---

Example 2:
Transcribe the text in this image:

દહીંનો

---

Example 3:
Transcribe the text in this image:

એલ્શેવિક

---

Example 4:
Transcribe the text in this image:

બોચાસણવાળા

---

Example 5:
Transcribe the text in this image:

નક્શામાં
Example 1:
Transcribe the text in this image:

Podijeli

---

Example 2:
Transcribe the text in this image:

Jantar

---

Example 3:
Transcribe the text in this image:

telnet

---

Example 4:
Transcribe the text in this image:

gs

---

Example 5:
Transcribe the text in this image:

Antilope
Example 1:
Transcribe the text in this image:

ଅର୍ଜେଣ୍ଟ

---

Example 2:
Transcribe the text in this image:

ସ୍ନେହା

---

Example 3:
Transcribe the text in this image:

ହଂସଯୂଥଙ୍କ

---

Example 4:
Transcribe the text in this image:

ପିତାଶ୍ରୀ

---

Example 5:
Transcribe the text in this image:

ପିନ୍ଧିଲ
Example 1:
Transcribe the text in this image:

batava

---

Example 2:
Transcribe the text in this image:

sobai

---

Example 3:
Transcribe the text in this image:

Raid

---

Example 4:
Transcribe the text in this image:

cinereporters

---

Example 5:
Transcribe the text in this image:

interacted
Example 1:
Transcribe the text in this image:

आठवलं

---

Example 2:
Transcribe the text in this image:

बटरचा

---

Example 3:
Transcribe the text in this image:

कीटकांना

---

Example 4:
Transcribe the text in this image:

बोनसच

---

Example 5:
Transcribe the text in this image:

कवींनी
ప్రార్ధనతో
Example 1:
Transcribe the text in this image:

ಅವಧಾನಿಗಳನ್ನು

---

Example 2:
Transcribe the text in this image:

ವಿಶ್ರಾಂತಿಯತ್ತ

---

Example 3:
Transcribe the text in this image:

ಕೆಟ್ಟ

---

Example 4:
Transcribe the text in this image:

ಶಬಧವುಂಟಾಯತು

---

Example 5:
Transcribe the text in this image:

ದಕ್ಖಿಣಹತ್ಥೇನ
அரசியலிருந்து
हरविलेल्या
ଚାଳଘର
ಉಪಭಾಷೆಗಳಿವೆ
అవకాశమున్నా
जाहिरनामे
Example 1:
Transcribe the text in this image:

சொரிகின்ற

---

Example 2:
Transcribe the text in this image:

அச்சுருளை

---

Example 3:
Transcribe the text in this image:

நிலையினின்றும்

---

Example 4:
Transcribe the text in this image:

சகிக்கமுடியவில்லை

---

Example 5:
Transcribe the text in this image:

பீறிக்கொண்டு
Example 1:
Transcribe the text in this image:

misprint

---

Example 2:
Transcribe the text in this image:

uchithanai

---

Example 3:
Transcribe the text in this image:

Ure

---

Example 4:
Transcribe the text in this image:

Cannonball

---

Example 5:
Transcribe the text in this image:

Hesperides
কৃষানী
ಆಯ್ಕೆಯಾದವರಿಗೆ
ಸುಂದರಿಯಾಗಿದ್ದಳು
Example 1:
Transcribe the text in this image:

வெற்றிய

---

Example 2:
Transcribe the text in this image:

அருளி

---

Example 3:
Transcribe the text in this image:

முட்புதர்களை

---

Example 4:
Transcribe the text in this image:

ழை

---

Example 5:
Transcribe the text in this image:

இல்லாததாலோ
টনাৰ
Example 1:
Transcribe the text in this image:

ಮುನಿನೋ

WHAT TO WORK ON:
Retype the records in full, keeping every word as it is.

RESPONSE FOR THIS EXERCISE:
---

Example 2:
Transcribe the text in this image:

દહીંનો

---

Example 3:
Transcribe the text in this image:

એલ્શેવિક

---

Example 4:
Transcribe the text in this image:

બોચાસણવાળા

---

Example 5:
Transcribe the text in this image:

નક્શામાં
Example 1:
Transcribe the text in this image:

Podijeli

---

Example 2:
Transcribe the text in this image:

Jantar

---

Example 3:
Transcribe the text in this image:

telnet

---

Example 4:
Transcribe the text in this image:

gs

---

Example 5:
Transcribe the text in this image:

Antilope
Example 1:
Transcribe the text in this image:

ଅର୍ଜେଣ୍ଟ

---

Example 2:
Transcribe the text in this image:

ସ୍ନେହା

---

Example 3:
Transcribe the text in this image:

ହଂସଯୂଥଙ୍କ

---

Example 4:
Transcribe the text in this image:

ପିତାଶ୍ରୀ

---

Example 5:
Transcribe the text in this image:

ପିନ୍ଧିଲ
Example 1:
Transcribe the text in this image:

batava

---

Example 2:
Transcribe the text in this image:

sobai

---

Example 3:
Transcribe the text in this image:

Raid

---

Example 4:
Transcribe the text in this image:

cinereporters

---

Example 5:
Transcribe the text in this image:

interacted
Example 1:
Transcribe the text in this image:

आठवलं

---

Example 2:
Transcribe the text in this image:

बटरचा

---

Example 3:
Transcribe the text in this image:

कीटकांना

---

Example 4:
Transcribe the text in this image:

बोनसच

---

Example 5:
Transcribe the text in this image:

कवींनी
ప్రార్ధనతో
Example 1:
Transcribe the text in this image:

ಅವಧಾನಿಗಳನ್ನು

---

Example 2:
Transcribe the text in this image:

ವಿಶ್ರಾಂತಿಯತ್ತ

---

Example 3:
Transcribe the text in this image:

ಕೆಟ್ಟ

---

Example 4:
Transcribe the text in this image:

ಶಬಧವುಂಟಾಯತು

---

Example 5:
Transcribe the text in this image:

ದಕ್ಖಿಣಹತ್ಥೇನ
அரசியலிருந்து
हरविलेल्या
ଚାଳଘର
ಉಪಭಾಷೆಗಳಿವೆ
అవకాశమున్నా
जाहिरनामे
Example 1:
Transcribe the text in this image:

சொரிகின்ற

---

Example 2:
Transcribe the text in this image:

அச்சுருளை

---

Example 3:
Transcribe the text in this image:

நிலையினின்றும்

---

Example 4:
Transcribe the text in this image:

சகிக்கமுடியவில்லை

---

Example 5:
Transcribe the text in this image:

பீறிக்கொண்டு
Example 1:
Transcribe the text in this image:

misprint

---

Example 2:
Transcribe the text in this image:

uchithanai

---

Example 3:
Transcribe the text in this image:

Ure

---

Example 4:
Transcribe the text in this image:

Cannonball

---

Example 5:
Transcribe the text in this image:

Hesperides
কৃষানী
ಆಯ್ಕೆಯಾದವರಿಗೆ
ಸುಂದರಿಯಾಗಿದ್ದಳು
Example 1:
Transcribe the text in this image:

வெற்றிய

---

Example 2:
Transcribe the text in this image:

அருளி

---

Example 3:
Transcribe the text in this image:

முட்புதர்களை

---

Example 4:
Transcribe the text in this image:

ழை

---

Example 5:
Transcribe the text in this image:

இல்லாததாலோ
টনাৰ
Example 1:
Transcribe the text in this image:

ಮುನಿನೋ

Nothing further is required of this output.